# Work to be completed
Can you copy out the data below with "country" switched to "nation", changing nothing else and leaving out the pictures?
BEGIN Material for the task
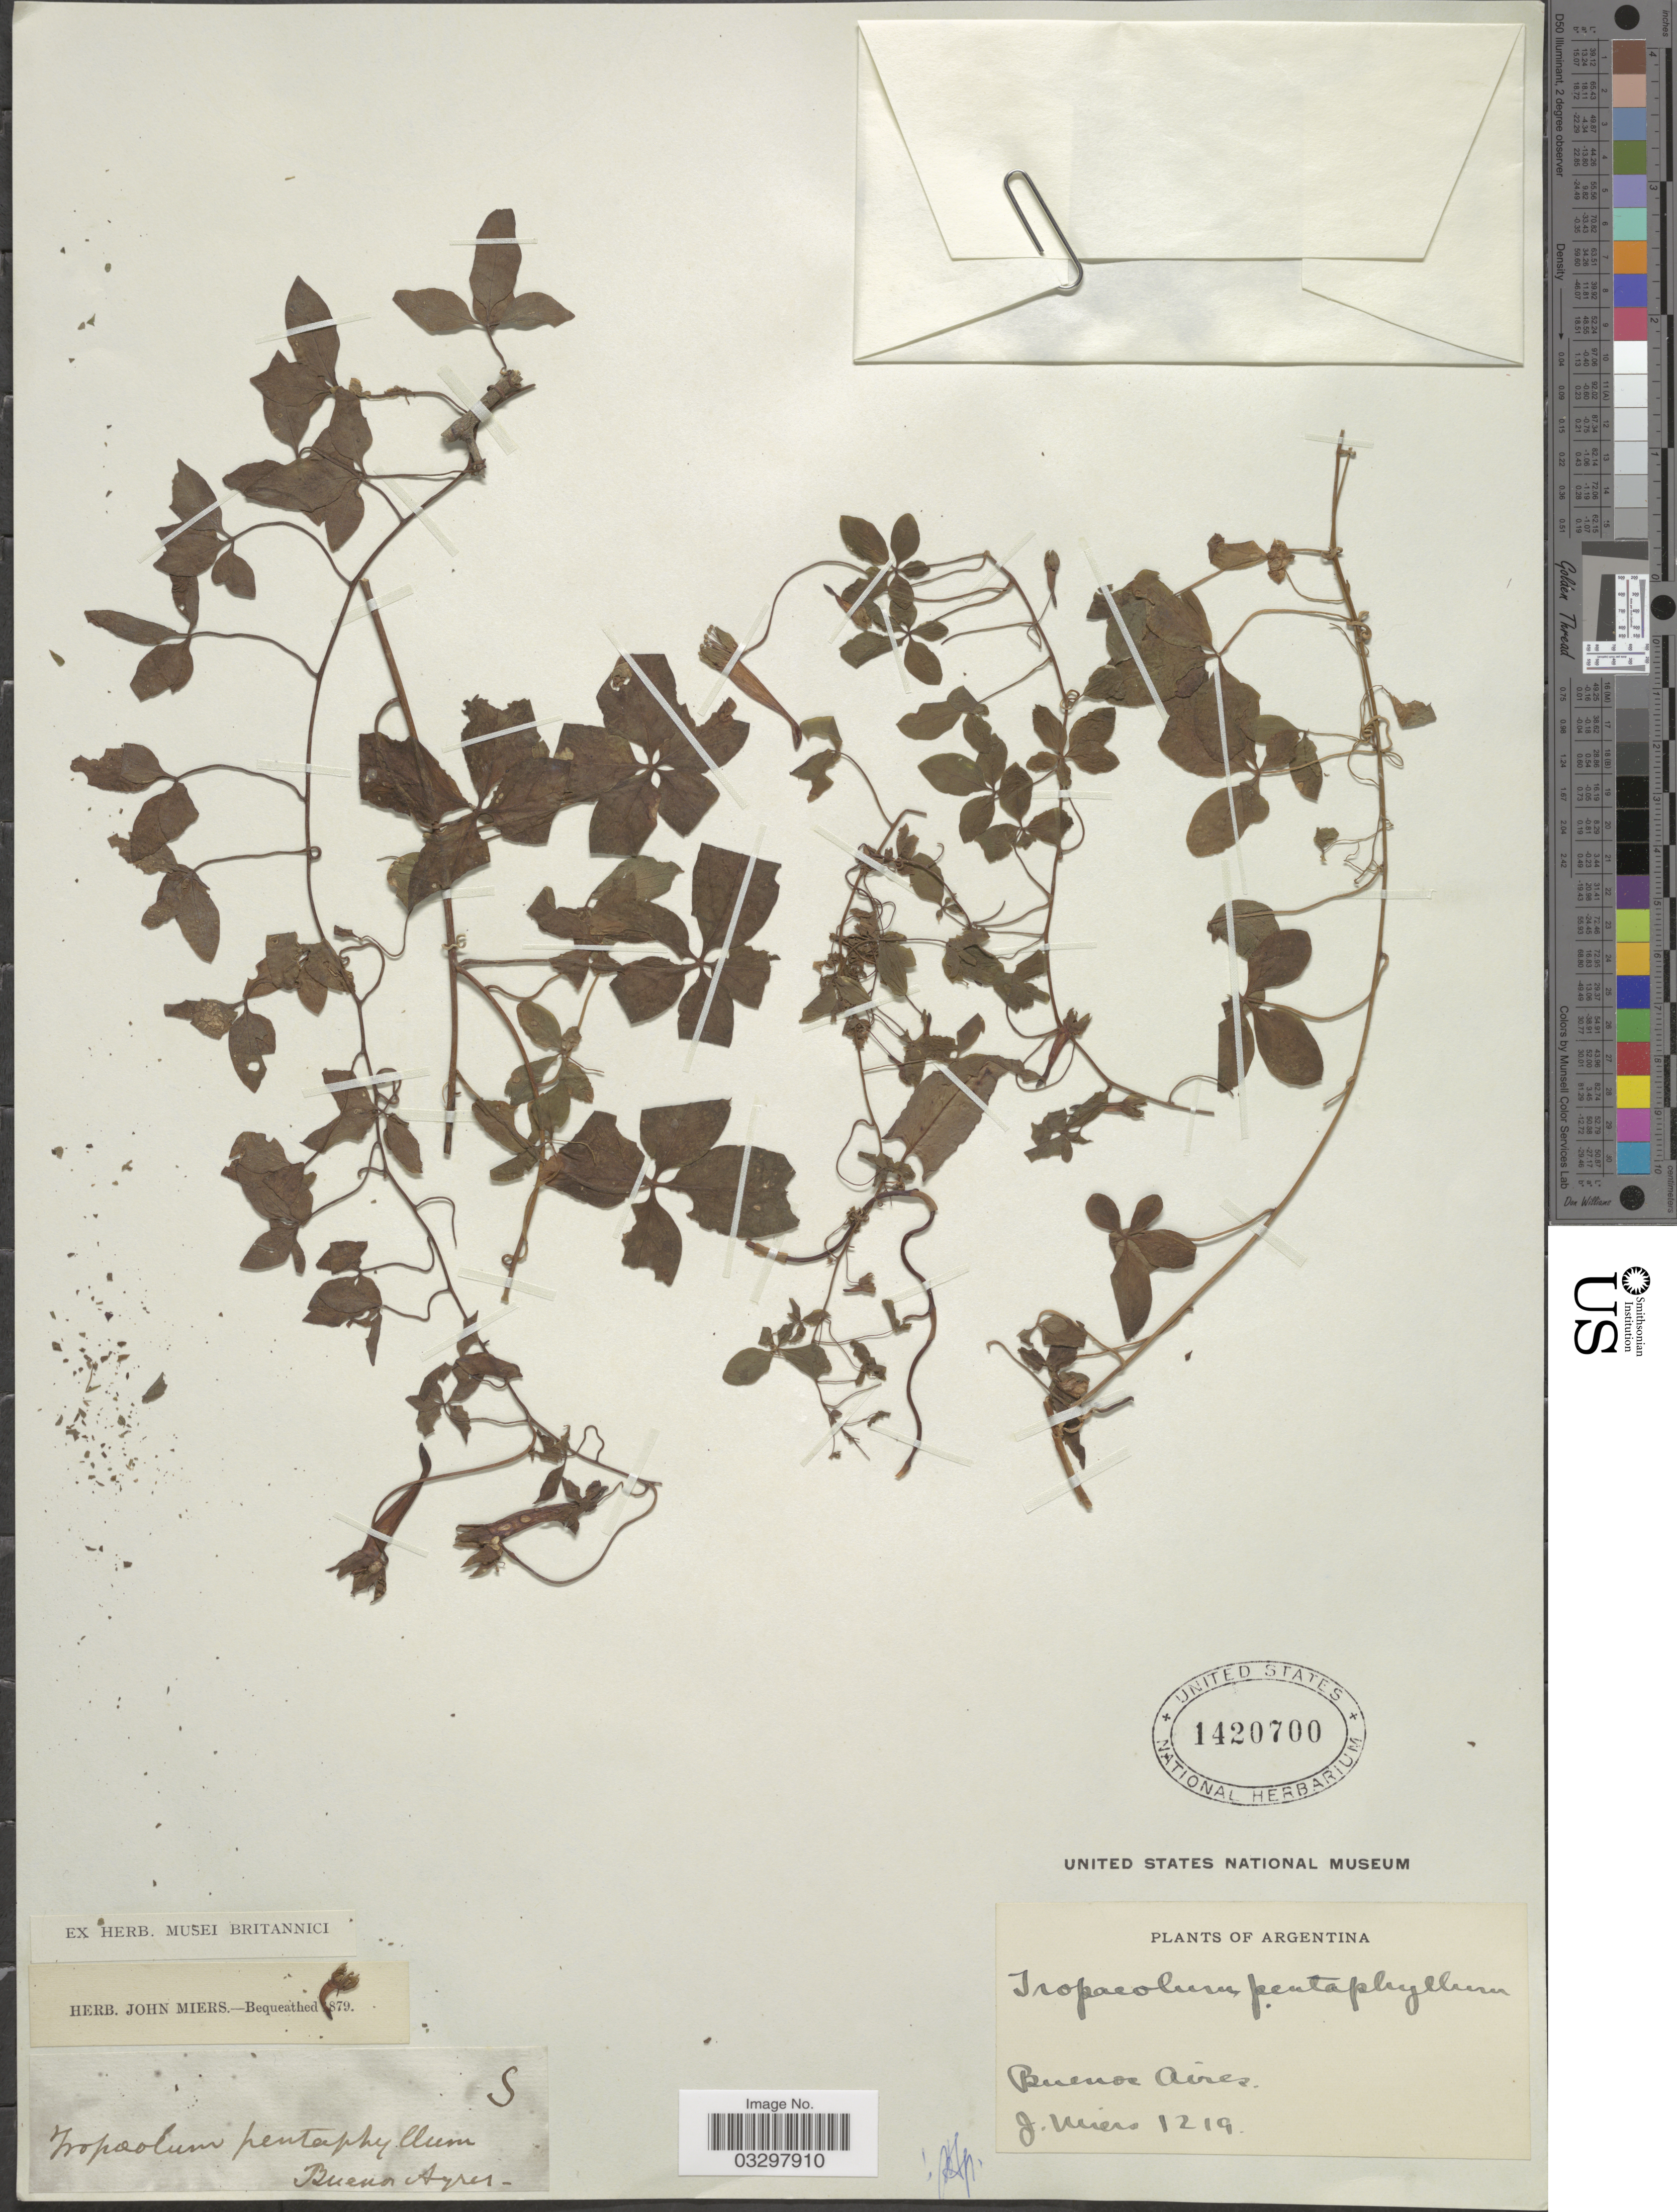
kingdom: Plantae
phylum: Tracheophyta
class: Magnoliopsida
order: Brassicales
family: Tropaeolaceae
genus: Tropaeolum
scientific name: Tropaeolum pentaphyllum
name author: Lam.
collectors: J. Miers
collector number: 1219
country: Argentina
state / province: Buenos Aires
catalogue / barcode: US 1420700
END Material for the task
# Response to the task
kingdom: Plantae
phylum: Tracheophyta
class: Magnoliopsida
order: Brassicales
family: Tropaeolaceae
genus: Tropaeolum
scientific name: Tropaeolum pentaphyllum
name author: Lam.
collectors: J. Miers
collector number: 1219
nation: Argentina
state / province: Buenos Aires
catalogue / barcode: US 1420700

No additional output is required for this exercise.